** START OF DATA ROWS **

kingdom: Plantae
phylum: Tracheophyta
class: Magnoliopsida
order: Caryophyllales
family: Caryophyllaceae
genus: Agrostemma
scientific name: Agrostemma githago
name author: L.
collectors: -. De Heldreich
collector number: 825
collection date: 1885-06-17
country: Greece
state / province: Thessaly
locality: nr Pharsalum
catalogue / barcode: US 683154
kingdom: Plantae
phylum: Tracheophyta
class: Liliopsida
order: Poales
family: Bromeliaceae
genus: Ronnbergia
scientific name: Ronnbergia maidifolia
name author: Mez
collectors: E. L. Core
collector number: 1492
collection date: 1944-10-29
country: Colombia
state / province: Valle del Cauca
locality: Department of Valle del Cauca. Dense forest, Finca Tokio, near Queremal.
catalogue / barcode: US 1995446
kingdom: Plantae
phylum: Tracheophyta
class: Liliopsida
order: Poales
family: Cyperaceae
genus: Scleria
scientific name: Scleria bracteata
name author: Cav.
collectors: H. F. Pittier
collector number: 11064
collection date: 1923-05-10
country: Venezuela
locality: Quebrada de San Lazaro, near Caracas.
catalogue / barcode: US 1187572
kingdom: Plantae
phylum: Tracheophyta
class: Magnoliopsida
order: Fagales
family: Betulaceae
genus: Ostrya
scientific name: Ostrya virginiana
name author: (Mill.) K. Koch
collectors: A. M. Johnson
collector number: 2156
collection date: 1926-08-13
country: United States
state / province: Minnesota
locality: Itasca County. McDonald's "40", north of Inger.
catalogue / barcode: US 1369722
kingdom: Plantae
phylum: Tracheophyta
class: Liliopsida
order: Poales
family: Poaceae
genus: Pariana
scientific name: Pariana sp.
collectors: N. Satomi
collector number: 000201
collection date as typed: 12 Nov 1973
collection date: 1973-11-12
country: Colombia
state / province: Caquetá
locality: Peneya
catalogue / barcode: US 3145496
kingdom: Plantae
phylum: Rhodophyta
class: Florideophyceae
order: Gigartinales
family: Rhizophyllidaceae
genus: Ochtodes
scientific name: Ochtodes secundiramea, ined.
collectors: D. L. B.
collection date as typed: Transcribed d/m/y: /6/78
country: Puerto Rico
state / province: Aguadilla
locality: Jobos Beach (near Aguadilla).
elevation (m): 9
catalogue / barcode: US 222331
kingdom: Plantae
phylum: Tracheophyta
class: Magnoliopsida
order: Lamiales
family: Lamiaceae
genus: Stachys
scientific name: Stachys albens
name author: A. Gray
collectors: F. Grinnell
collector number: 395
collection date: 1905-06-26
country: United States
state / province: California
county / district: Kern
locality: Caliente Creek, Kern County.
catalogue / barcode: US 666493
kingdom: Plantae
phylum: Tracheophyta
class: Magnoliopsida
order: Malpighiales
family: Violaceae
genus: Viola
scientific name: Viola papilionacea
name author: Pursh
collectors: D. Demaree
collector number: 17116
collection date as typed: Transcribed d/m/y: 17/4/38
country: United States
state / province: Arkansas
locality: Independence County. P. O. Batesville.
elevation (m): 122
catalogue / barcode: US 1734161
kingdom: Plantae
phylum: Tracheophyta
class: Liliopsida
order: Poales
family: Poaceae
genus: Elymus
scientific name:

** END OF DATA ROWS **

WRITTEN EXERCISE — Recast every line of the rows above as a numbered list, leaving out any blank lines.

EXERCISE RESPONSE —
1. kingdom: Plantae
2. phylum: Tracheophyta
3. class: Magnoliopsida
4. order: Caryophyllales
5. family: Caryophyllaceae
6. genus: Agrostemma
7. scientific name: Agrostemma githago
8. name author: L.
9. collectors: -. De Heldreich
10. collector number: 825
11. collection date: 1885-06-17
12. country: Greece
13. state / province: Thessaly
14. locality: nr Pharsalum
15. catalogue / barcode: US 683154
16. kingdom: Plantae
17. phylum: Tracheophyta
18. class: Liliopsida
19. order: Poales
20. family: Bromeliaceae
21. genus: Ronnbergia
22. scientific name: Ronnbergia maidifolia
23. name author: Mez
24. collectors: E. L. Core
25. collector number: 1492
26. collection date: 1944-10-29
27. country: Colombia
28. state / province: Valle del Cauca
29. locality: Department of Valle del Cauca. Dense forest, Finca Tokio, near Queremal.
30. catalogue / barcode: US 1995446
31. kingdom: Plantae
32. phylum: Tracheophyta
33. class: Liliopsida
34. order: Poales
35. family: Cyperaceae
36. genus: Scleria
37. scientific name: Scleria bracteata
38. name author: Cav.
39. collectors: H. F. Pittier
40. collector number: 11064
41. collection date: 1923-05-10
42. country: Venezuela
43. locality: Quebrada de San Lazaro, near Caracas.
44. catalogue / barcode: US 1187572
45. kingdom: Plantae
46. phylum: Tracheophyta
47. class: Magnoliopsida
48. order: Fagales
49. family: Betulaceae
50. genus: Ostrya
51. scientific name: Ostrya virginiana
52. name author: (Mill.) K. Koch
53. collectors: A. M. Johnson
54. collector number: 2156
55. collection date: 1926-08-13
56. country: United States
57. state / province: Minnesota
58. locality: Itasca County. McDonald's "40", north of Inger.
59. catalogue / barcode: US 1369722
60. kingdom: Plantae
61. phylum: Tracheophyta
62. class: Liliopsida
63. order: Poales
64. family: Poaceae
65. genus: Pariana
66. scientific name: Pariana sp.
67. collectors: N. Satomi
68. collector number: 000201
69. collection date as typed: 12 Nov 1973
70. collection date: 1973-11-12
71. country: Colombia
72. state / province: Caquetá
73. locality: Peneya
74. catalogue / barcode: US 3145496
75. kingdom: Plantae
76. phylum: Rhodophyta
77. class: Florideophyceae
78. order: Gigartinales
79. family: Rhizophyllidaceae
80. genus: Ochtodes
81. scientific name: Ochtodes secundiramea, ined.
82. collectors: D. L. B.
83. collection date as typed: Transcribed d/m/y: /6/78
84. country: Puerto Rico
85. state / province: Aguadilla
86. locality: Jobos Beach (near Aguadilla).
87. elevation (m): 9
88. catalogue / barcode: US 222331
89. kingdom: Plantae
90. phylum: Tracheophyta
91. class: Magnoliopsida
92. order: Lamiales
93. family: Lamiaceae
94. genus: Stachys
95. scientific name: Stachys albens
96. name author: A. Gray
97. collectors: F. Grinnell
98. collector number: 395
99. collection date: 1905-06-26
100. country: United States
101. state / province: California
102. county / district: Kern
103. locality: Caliente Creek, Kern County.
104. catalogue / barcode: US 666493
105. kingdom: Plantae
106. phylum: Tracheophyta
107. class: Magnoliopsida
108. order: Malpighiales
109. family: Violaceae
110. genus: Viola
111. scientific name: Viola papilionacea
112. name author: Pursh
113. collectors: D. Demaree
114. collector number: 17116
115. collection date as typed: Transcribed d/m/y: 17/4/38
116. country: United States
117. state / province: Arkansas
118. locality: Independence County. P. O. Batesville.
119. elevation (m): 122
120. catalogue / barcode: US 1734161
121. kingdom: Plantae
122. phylum: Tracheophyta
123. class: Liliopsida
124. order: Poales
125. family: Poaceae
126. genus: Elymus
127. scientific name:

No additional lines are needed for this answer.